Thursday, January 3, 2013

Goosegrease

grilledcheese.jpg
Eastside Road, January 2, 2013—
OVER THERE TO THE LEFT (depending on your browser, of course) you see grilled cheese sandwiches, raw carrots, and a couple of little baked potatoes. One raw, two cooked, different techniques. A nice little survey for a first after-a-series-of-feasts light supper, with one touch of decadence, hinted at in the title above.

The carrots, of course, are simply scrubbed and cut lengthwise. Since they're good small fresh carrots they need absolutely nothing, not even salt — though they were helped a bit by that barely visible stain of something on the plate at the center of the photo. (Depending on your browser and monitor, of course.)

Lindsey put slices of Gruyère between slices of bread, buttered them slightly on the outsides, and grilled them between two black iron frying pans. You pre-heat both, on the range; then put the sandwiches in the larger one and set the smaller one on top. Who needs a fancy electric grill?
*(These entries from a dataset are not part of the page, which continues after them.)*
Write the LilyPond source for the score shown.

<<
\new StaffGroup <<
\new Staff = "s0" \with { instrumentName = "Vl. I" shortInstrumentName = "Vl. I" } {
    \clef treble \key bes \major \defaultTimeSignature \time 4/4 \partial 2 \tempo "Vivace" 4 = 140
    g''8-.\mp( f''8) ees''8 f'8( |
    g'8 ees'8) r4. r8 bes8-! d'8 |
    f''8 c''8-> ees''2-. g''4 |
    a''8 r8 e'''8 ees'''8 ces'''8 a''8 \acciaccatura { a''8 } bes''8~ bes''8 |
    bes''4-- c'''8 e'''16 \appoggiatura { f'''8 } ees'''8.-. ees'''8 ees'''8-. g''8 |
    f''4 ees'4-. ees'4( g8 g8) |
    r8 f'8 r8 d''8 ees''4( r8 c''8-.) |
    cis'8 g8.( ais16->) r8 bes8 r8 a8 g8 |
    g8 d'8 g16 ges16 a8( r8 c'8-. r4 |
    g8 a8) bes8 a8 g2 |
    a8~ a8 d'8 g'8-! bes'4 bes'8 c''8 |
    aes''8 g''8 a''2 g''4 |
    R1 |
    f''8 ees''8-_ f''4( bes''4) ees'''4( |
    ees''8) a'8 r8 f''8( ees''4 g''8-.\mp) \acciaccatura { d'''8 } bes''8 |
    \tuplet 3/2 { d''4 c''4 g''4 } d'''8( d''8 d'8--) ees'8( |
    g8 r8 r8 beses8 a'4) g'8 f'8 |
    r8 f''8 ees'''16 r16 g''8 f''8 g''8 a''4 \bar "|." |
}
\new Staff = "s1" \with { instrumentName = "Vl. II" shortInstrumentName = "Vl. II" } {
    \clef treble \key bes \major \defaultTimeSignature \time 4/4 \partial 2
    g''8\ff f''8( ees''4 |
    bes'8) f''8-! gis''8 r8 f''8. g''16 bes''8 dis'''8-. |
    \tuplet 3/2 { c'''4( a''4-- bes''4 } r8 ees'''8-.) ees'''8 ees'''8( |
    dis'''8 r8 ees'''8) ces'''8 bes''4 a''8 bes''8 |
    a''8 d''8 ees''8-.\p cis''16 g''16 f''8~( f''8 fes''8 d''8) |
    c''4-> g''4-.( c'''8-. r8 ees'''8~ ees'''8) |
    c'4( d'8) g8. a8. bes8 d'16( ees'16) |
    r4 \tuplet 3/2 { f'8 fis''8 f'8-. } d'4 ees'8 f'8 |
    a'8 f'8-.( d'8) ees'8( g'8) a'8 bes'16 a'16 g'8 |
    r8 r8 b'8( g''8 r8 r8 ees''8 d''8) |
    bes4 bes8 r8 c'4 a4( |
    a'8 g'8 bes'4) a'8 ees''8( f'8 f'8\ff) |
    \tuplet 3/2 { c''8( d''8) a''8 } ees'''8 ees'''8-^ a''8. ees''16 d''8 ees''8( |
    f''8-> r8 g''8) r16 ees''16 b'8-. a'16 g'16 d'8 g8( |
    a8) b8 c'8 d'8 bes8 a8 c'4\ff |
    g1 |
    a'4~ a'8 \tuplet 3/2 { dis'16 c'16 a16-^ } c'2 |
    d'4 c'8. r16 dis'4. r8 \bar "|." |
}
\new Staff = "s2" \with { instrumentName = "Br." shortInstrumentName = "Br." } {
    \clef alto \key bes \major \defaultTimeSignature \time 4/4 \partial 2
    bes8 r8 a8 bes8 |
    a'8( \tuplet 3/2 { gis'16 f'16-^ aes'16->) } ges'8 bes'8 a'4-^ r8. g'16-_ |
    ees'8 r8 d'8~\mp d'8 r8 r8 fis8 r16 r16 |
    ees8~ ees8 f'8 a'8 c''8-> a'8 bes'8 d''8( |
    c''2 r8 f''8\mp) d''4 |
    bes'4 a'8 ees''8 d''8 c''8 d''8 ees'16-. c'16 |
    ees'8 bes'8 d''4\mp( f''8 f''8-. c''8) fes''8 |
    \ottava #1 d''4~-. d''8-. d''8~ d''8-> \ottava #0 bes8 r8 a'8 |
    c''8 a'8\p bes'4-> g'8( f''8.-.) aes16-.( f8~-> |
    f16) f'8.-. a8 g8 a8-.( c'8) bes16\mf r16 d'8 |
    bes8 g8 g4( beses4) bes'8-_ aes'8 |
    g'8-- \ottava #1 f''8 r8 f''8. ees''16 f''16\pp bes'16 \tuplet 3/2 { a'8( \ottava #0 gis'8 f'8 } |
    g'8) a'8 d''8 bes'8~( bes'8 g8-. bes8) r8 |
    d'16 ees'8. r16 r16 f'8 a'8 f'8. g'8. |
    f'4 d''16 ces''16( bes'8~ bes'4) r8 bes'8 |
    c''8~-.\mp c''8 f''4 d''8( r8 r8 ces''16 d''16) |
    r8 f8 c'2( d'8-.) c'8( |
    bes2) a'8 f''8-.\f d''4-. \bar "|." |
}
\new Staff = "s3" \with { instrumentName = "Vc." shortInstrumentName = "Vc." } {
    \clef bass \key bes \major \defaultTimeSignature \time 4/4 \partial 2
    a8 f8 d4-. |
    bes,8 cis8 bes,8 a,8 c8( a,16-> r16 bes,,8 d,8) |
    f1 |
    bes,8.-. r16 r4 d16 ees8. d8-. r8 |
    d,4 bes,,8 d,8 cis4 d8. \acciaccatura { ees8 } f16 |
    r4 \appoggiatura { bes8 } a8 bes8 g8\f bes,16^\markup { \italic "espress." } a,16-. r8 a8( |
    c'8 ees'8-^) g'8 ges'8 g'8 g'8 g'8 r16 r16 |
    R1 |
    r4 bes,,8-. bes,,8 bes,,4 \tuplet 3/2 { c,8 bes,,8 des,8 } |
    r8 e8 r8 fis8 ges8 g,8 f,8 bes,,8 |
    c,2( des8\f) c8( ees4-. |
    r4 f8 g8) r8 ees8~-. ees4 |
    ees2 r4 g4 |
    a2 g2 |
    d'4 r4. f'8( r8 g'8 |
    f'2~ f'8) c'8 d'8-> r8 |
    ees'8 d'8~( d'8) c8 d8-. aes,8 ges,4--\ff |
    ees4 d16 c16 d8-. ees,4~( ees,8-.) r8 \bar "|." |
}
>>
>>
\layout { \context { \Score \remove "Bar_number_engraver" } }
(The bread is Acme's "Edible Schoolyard" bread, whole wheat, pumpernickel, honey and salt, a delicious bread with a dense grain.)

The potatoes were "baked" in a little electric toaster oven we use for such things. I don't know which is more efficient, that oven or firing up our gas oven, much too large for the job.

The decadence is goose fat. There were a few scraps of the Christmas goose in one of the pots, and I rendered them out in a little enameled iron saucepan, set on our wood heating-stove, over a few days. I like the fragrance. You simply add a little water to the scraps and let it cook very slowly. At the end, you'll hear sizzling: either add a little more water and continue the process, or toss the whole thing out, or — as I do — spread the cooked goose rillettes on toast and pour the little bit of hot goose fat onto your baked potato. If some of the carrots pick up a little, no problem. You can get every bit of this heavenly stuff off your plate with the last of the grilled cheese sandwich.